Document extract:
= = =

Familiar Triangles

First observe that $\angle B=90^\circ$ because $\angle CIA=90+\frac{\angle B}{2}\Rightarrow 135=90+\frac{\angle B}{2}\Rightarrow \angle B=90^\circ.$
Let $D$ be a point on $AC$ such that $ID$ is $\perp$ to $AC.$ Let $R$ be the circum-radius and $r$ be the in-radius.
$AO=R, IO=\sqrt{R^2-2Rr}$ (Well known fact), $ID=r, AI=\sqrt{2Rr}.$
Now $\triangle ADI$ is similar $\triangle AIO.$
So, $\dfrac{ID}{IO}=\dfrac{AI}{AO}\Rightarrow \dfrac{r}{\sqrt{R^2-2Rr}}=\dfrac{\sqrt{2Rr}}{R}.$ After some algebraic manipulation, we get $r=\frac{2R}{5}.$
Now let $E$ be a point on $AB$ such that $IE$ is $\perp$ to $A.$
We get $AI=\frac{2R}{\sqrt{5}}, IE=r,$ so $AE=\frac{4R}{5}$ by applying Pythagoras Theorem in $\triangle AIE.$ Then $BE=r=\frac{2R}{5}.$ So, $AB=\frac{6R}{5}.$
We also know that $AC=2R.$ So we get $BC=\frac{8R}{5}$ by again applying Pythagoras Theorem in $\triangle ABC.$
Therefore $\dfrac{AB}{BC}=\boxed{\dfrac{3}{4}}$ $.$

$SOLUTION :$

Observe that $\angle AIC=90^\circ+\frac{\angle B}{2}\Rightarrow 135=90+\frac{\angle B}{2} \Rightarrow \angle B=90^\circ.$

Then draw the circumcircle of $\triangle ABC$ . Because $\angle B\ = 90^\circ$ , AC will be the diameter.

= = =

Material provided:
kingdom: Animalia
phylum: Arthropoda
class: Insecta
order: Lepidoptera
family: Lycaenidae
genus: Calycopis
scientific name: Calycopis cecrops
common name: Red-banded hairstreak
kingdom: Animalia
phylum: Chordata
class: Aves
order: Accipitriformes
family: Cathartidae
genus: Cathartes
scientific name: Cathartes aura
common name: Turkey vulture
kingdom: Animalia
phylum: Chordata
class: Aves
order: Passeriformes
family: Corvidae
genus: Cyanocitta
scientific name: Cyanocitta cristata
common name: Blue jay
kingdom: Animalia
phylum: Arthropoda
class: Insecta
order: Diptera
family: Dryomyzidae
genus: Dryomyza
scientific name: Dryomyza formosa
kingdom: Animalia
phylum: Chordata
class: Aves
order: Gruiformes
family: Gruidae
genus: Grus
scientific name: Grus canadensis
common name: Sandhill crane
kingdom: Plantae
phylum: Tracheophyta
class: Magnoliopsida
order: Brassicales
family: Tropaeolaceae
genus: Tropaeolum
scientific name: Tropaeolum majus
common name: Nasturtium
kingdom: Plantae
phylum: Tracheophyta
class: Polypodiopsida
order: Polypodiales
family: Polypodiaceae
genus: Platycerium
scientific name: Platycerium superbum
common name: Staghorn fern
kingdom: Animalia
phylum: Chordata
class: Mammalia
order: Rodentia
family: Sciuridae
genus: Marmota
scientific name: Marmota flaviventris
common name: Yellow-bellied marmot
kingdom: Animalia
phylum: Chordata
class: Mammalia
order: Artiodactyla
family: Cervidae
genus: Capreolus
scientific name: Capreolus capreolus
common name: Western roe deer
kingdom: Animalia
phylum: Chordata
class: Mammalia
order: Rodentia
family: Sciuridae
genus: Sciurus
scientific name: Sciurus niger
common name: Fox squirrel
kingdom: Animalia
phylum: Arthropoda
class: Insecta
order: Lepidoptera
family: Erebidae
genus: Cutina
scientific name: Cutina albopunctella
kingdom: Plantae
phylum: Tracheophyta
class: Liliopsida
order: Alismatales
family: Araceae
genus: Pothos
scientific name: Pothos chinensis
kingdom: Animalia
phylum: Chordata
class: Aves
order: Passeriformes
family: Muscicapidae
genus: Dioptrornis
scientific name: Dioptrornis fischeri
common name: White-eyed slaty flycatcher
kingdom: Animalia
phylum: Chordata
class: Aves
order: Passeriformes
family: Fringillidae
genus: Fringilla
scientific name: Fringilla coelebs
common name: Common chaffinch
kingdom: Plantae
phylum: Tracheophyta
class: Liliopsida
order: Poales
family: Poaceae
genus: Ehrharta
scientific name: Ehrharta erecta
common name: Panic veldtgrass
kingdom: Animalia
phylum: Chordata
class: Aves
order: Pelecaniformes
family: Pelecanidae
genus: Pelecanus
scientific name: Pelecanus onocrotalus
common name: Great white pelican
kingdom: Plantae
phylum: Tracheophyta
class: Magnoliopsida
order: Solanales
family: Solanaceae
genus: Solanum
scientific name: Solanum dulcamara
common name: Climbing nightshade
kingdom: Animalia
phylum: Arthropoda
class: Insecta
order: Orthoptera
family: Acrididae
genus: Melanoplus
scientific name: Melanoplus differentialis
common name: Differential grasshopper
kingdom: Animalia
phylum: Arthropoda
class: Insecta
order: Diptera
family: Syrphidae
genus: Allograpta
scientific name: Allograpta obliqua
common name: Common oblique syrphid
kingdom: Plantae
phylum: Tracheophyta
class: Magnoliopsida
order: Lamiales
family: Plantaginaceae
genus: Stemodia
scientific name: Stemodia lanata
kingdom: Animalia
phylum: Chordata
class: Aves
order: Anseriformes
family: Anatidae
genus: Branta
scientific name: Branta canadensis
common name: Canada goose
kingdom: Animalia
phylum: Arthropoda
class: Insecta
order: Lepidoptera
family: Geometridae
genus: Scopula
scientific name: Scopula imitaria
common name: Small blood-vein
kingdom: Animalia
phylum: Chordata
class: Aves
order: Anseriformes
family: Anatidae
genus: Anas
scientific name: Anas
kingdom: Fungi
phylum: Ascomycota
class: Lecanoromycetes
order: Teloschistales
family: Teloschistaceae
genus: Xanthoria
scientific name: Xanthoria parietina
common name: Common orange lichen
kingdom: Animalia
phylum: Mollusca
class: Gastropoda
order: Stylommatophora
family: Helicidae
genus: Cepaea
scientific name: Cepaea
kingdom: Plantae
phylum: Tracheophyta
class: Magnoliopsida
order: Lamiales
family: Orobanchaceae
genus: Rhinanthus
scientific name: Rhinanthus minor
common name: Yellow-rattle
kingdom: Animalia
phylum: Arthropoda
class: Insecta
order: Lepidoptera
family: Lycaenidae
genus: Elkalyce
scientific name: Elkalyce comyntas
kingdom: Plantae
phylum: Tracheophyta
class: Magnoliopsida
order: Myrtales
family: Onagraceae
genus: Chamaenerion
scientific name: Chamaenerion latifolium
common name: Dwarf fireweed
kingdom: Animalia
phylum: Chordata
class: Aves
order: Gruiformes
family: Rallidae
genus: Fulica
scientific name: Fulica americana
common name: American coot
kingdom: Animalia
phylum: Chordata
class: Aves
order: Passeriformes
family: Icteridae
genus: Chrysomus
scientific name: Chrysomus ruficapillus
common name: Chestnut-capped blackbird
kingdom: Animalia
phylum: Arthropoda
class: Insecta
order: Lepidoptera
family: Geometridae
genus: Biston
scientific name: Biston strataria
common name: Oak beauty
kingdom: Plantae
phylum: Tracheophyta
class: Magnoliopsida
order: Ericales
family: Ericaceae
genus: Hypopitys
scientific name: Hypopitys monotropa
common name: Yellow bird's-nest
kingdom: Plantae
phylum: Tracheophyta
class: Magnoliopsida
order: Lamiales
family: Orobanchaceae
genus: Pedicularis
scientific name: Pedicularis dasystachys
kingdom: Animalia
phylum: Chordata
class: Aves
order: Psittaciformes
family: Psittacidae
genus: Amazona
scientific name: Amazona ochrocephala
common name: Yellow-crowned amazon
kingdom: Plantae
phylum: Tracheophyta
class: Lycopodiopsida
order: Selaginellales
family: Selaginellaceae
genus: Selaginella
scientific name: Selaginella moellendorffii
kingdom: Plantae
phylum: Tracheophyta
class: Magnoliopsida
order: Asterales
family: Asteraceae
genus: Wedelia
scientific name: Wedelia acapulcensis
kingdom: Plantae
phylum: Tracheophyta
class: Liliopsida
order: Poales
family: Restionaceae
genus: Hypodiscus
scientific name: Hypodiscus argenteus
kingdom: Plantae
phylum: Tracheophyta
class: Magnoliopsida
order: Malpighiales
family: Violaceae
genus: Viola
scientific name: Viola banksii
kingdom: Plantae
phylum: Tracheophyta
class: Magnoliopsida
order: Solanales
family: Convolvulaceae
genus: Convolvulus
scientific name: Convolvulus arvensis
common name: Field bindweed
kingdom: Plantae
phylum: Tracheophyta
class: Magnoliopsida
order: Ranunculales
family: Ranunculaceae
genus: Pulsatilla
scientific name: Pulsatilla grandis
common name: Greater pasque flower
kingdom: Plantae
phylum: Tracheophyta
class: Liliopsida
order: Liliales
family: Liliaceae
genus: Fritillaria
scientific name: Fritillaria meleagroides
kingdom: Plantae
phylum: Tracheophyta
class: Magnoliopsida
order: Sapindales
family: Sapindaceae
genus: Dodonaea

= = =

Required actions:
1. In the solution about triangle ABC, what measure is found for angle B?
2. Write out the part of the triangle solution from "Familiar Triangles" to "be the in-radius." again, switching "in-radius" to "inradius".
3. Pick up the triangle solution after its last sentence and carry it on.

Expected answers:
1. Angle B is 90°.

2.
Familiar Triangles

First observe that $\angle B=90^\circ$ because $\angle CIA=90+\frac{\angle B}{2}\Rightarrow 135=90+\frac{\angle B}{2}\Rightarrow \angle B=90^\circ.$
Let $D$ be a point on $AC$ such that $ID$ is $\perp$ to $AC.$ Let $R$ be the circum-radius and $r$ be the inradius.

3.
And in a right angled triangle The circumcentre will be the midpoint of the hypotenuse.

Extend AI to meet the circumcircle at D. Then ID=DC. Moreover, $\triangle ADC$ is similar to $\triangle AIO$ (Common angle and $90^\circ$ )

Thus by similarity we find that

$DC$ = $2IO$ and $AD$ = $2AI$

$AD$ = $2AI$ $\Rightarrow$ $DI$ = $AI$ .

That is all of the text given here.